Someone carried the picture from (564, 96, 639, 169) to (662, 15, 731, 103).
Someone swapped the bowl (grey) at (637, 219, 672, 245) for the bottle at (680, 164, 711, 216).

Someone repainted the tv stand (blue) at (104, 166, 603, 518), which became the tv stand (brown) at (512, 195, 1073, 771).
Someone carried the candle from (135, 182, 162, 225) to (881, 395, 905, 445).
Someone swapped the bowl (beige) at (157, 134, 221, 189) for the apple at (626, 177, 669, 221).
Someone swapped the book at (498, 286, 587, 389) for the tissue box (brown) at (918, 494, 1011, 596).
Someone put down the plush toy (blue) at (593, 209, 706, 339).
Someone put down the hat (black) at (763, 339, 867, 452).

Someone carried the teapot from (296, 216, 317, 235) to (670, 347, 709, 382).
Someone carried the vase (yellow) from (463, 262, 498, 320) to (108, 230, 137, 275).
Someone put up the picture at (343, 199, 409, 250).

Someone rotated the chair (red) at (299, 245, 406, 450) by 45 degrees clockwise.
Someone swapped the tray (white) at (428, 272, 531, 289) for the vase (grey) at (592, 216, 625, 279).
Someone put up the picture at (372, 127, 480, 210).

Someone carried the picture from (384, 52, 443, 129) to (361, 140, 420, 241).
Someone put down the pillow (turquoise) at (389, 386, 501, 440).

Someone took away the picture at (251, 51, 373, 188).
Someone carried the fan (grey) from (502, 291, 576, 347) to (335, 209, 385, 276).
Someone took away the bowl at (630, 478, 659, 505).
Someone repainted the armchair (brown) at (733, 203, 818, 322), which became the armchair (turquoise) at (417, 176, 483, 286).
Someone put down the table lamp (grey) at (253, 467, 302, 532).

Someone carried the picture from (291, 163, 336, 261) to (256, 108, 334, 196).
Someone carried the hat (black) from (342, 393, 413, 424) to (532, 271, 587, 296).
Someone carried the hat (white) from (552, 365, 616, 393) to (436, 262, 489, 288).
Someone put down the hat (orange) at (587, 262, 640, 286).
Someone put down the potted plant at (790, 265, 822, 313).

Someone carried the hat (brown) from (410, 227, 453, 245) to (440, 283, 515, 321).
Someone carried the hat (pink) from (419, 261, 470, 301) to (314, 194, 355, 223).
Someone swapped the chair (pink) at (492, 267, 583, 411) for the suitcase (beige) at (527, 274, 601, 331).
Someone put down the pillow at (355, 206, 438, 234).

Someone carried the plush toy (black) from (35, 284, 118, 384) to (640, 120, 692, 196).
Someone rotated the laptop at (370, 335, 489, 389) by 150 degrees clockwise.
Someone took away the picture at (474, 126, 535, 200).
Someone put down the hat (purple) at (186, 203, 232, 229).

_Task item_:
Without changing anything, repeat the whole listing.

_Task response_:
Someone carried the picture from (564, 96, 639, 169) to (662, 15, 731, 103).
Someone swapped the bowl (grey) at (637, 219, 672, 245) for the bottle at (680, 164, 711, 216).

Someone repainted the tv stand (blue) at (104, 166, 603, 518), which became the tv stand (brown) at (512, 195, 1073, 771).
Someone carried the candle from (135, 182, 162, 225) to (881, 395, 905, 445).
Someone swapped the bowl (beige) at (157, 134, 221, 189) for the apple at (626, 177, 669, 221).
Someone swapped the book at (498, 286, 587, 389) for the tissue box (brown) at (918, 494, 1011, 596).
Someone put down the plush toy (blue) at (593, 209, 706, 339).
Someone put down the hat (black) at (763, 339, 867, 452).

Someone carried the teapot from (296, 216, 317, 235) to (670, 347, 709, 382).
Someone carried the vase (yellow) from (463, 262, 498, 320) to (108, 230, 137, 275).
Someone put up the picture at (343, 199, 409, 250).

Someone rotated the chair (red) at (299, 245, 406, 450) by 45 degrees clockwise.
Someone swapped the tray (white) at (428, 272, 531, 289) for the vase (grey) at (592, 216, 625, 279).
Someone put up the picture at (372, 127, 480, 210).

Someone carried the picture from (384, 52, 443, 129) to (361, 140, 420, 241).
Someone put down the pillow (turquoise) at (389, 386, 501, 440).

Someone took away the picture at (251, 51, 373, 188).
Someone carried the fan (grey) from (502, 291, 576, 347) to (335, 209, 385, 276).
Someone took away the bowl at (630, 478, 659, 505).
Someone repainted the armchair (brown) at (733, 203, 818, 322), which became the armchair (turquoise) at (417, 176, 483, 286).
Someone put down the table lamp (grey) at (253, 467, 302, 532).

Someone carried the picture from (291, 163, 336, 261) to (256, 108, 334, 196).
Someone carried the hat (black) from (342, 393, 413, 424) to (532, 271, 587, 296).
Someone carried the hat (white) from (552, 365, 616, 393) to (436, 262, 489, 288).
Someone put down the hat (orange) at (587, 262, 640, 286).
Someone put down the potted plant at (790, 265, 822, 313).

Someone carried the hat (brown) from (410, 227, 453, 245) to (440, 283, 515, 321).
Someone carried the hat (pink) from (419, 261, 470, 301) to (314, 194, 355, 223).
Someone swapped the chair (pink) at (492, 267, 583, 411) for the suitcase (beige) at (527, 274, 601, 331).
Someone put down the pillow at (355, 206, 438, 234).

Someone carried the plush toy (black) from (35, 284, 118, 384) to (640, 120, 692, 196).
Someone rotated the laptop at (370, 335, 489, 389) by 150 degrees clockwise.
Someone took away the picture at (474, 126, 535, 200).
Someone put down the hat (purple) at (186, 203, 232, 229).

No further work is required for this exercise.